The hospitalists did meet their target, filing at least 40% of discharge orders by 11 a.m. But “doctors got very creative at finding ways to file orders tagged as dependent on something else, like a certain specialist clearing the patient first,” Dr. Conger notes. “The order was on time, but the patient didn’t actually leave the building.”
But what really killed the initiative, she explains, was the fact that all the other hospital services involved in discharges weren’t retooled to follow the hospitalists’ lead. Housekeeping was particularly hard-hit by the early orders and ended up being over-staffed at some times, under-staffed at others. As a result, patients ended up spending many more hours in the hospital after discharge orders were placed than they had before.
“It totally screwed up throughput because the services involved weren’t coordinated,” Dr. Conger points out. “There was such a domino effect that our CEO said, ‘Don’t do this any more.’ ”
At the other end of the spectrum, NYU Langone’s Dr. Hochman credits comprehensive coordination for her center’s discharge-before-noon (DBN) success. Far from being just a hospitalist project, the initiative became “a really big part of hospital culture. We’re very metric-driven,” an approach that includes ancillary and administrative services.
The original 2012 initiative involved only one general medicine floor but plenty of preparation and fanfare: a kickoff event and unit champions, an interdisciplinary checklist and twice-daily DBN automated e-mails, real-time progress posters, and a late-morning meeting with medical directors and nurse managers to review that day’s “failed” DBNs.
Many “fails” were due to transportation and communication problems, Dr. Hochman says. As one fix, case management began targeting patient transportation the day before discharge.
And “dialysis patients weren’t leaving by noon because their four-hour dialysis session began at 8 a.m,” she notes. “One dialysis nurse stepped up and started working at 7 a.m. instead.” That speaks, she adds, to the “innovation, creativity and grit this takes to get it done.”

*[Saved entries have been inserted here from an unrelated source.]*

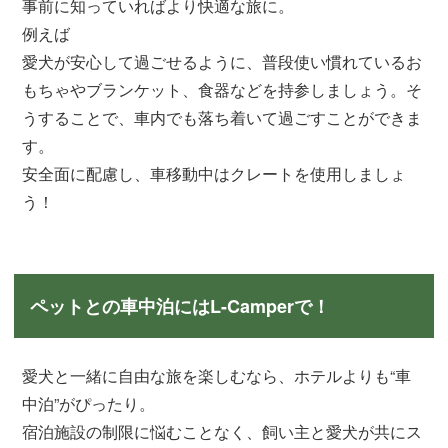
事前に知っていればより快適な旅に。
例えば
愛犬が安心して過ごせるように、普段使い慣れているお
もちゃやブランケット、食器などを持参しましょう。そ
うすることで、車内でも落ち着いて過ごすことができま
す。
安全面に配慮し、車移動中はクレートを使用しましょ
う！
ペットとの車中泊にはL-Camperで！
愛犬と一緒に自由な旅を楽しむなら、ホテルよりも“車
中泊”がぴったり。
宿泊施設の制限に悩むことなく、飼い主と愛犬が共にス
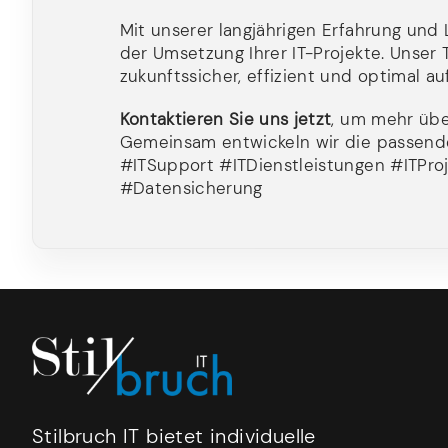
Mit unserer langjährigen Erfahrung und 
der Umsetzung Ihrer IT-Projekte. Unser T
zukunftssicher, effizient und optimal a
Kontaktieren Sie uns jetzt
, um mehr übe
Gemeinsam entwickeln wir die passende
#ITSupport #ITDienstleistungen #ITP
#Datensicherung
Stilbruch IT bietet individuelle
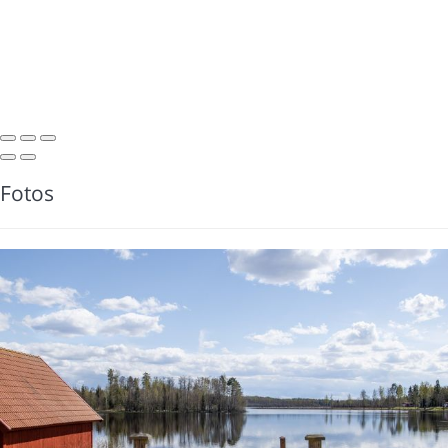
Fotos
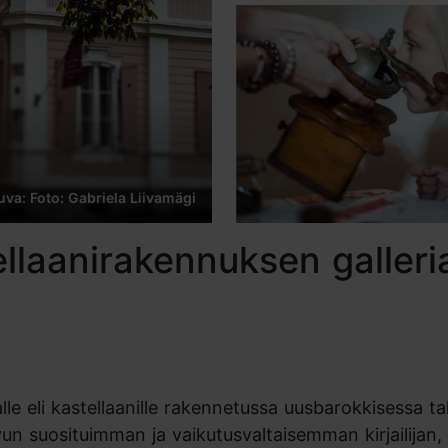
uva: Foto: Gabriela Liivamägi
ellaanirakennuksen galleri
lle eli kastellaanille rakennetussa uusbarokkisessa ta
vun suosituimman ja vaikutusvaltaisemman kirjailijan,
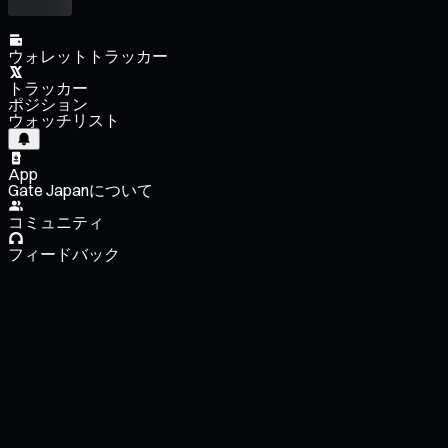
ウォレットトラッカー
トラッカー
ポジション
ウォッチリスト
App
Gate Japanについて
コミュニティ
フィードバック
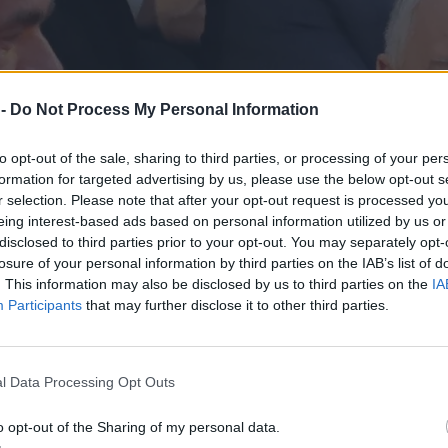
 -
Do Not Process My Personal Information
to opt-out of the sale, sharing to third parties, or processing of your per
formation for targeted advertising by us, please use the below opt-out s
r selection. Please note that after your opt-out request is processed y
eing interest-based ads based on personal information utilized by us or
disclosed to third parties prior to your opt-out. You may separately opt-
losure of your personal information by third parties on the IAB’s list of
. This information may also be disclosed by us to third parties on the
IA
Participants
that may further disclose it to other third parties.
l Data Processing Opt Outs
o opt-out of the Sharing of my personal data.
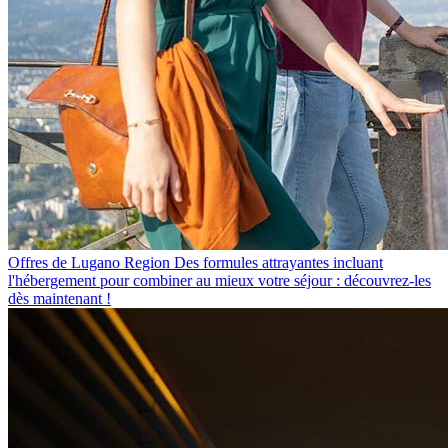
Offres de Lugano Region
Des formules attrayantes incluant
l'hébergement pour combiner au mieux votre séjour : découvrez-les
dès maintenant !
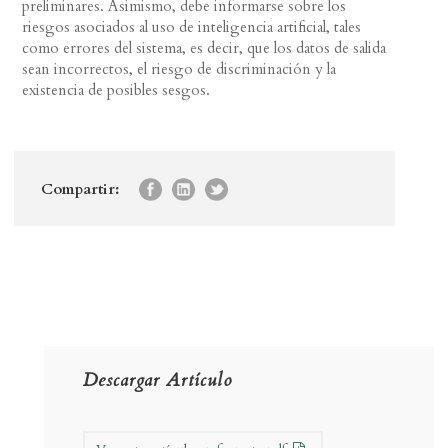
preliminares. Asimismo, debe informarse sobre los
riesgos asociados al uso de inteligencia artificial, tales
como errores del sistema, es decir, que los datos de salida
sean incorrectos, el riesgo de discriminación y la
existencia de posibles sesgos.
Compartir:
Descargar Artículo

Should it be incentivized?
After five years, says Dr. Hochman, the DBN metric is so well-established that it’s now part of physician incentives.
But initially, it wasn’t incentivized. Instead, Dr. Hochman made the case for patient safety as to why patients should be discharged as soon as appropriate, and success with the metric was celebrated with pizza parties and cupcakes, not bonuses.
At St. Peter’s Hospital in Albany, N.Y., an early-discharge initiative likewise isn’t incentivized. Instead, “it’s all about the pride,” says Thea Dalfino, MD, hospitalist department chief. Launched in 2015, the initiative’s goal is to have the group’s 13 rounding physicians and five advanced practitioners submit discharge orders for seven patients before 10 a.m.
“We were at 15% when we began, and we’re up to 29% without any increase in length of stay,” says Dr. Dalfino. To motivate doctors, she posts “everyone’s names, how many orders they did that day and that week” in the hospitalist office every day. While doctors have been meeting (or beating) their target for more than a year, that daily list is still posted.